● **REQUEST**: Copy out exactly the lines that begin with the one containing "X152400000Y-74930000D01*" and continue until the last line of the material.

● **INPUT RECORDS**:
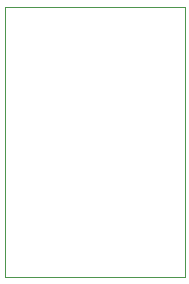
<source format=gbr>
G04 #@! TF.GenerationSoftware,KiCad,Pcbnew,(5.1.4-0-10_14)*
G04 #@! TF.CreationDate,2019-12-02T19:45:47-06:00*
G04 #@! TF.ProjectId,LM2592 Breakout Board,4c4d3235-3932-4204-9272-65616b6f7574,v0.1*
G04 #@! TF.SameCoordinates,Original*
G04 #@! TF.FileFunction,Profile,NP*
%FSLAX46Y46*%
G04 Gerber Fmt 4.6, Leading zero omitted, Abs format (unit mm)*
G04 Created by KiCad (PCBNEW (5.1.4-0-10_14)) date 2019-12-02 19:45:47*
%MOMM*%
%LPD*%
G04 APERTURE LIST*
%ADD10C,0.050000*%
G04 APERTURE END LIST*
D10*
X152400000Y-74930000D02*
X152400000Y-97790000D01*
X167640000Y-74930000D02*
X152400000Y-74930000D01*
X167640000Y-97790000D02*
X167640000Y-74930000D01*
X152400000Y-97790000D02*
X167640000Y-97790000D01*
M02*

</source>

● **REPLY**:
X152400000Y-74930000D01*
X167640000Y-97790000D02*
X167640000Y-74930000D01*
X152400000Y-97790000D02*
X167640000Y-97790000D01*
M02*

</source>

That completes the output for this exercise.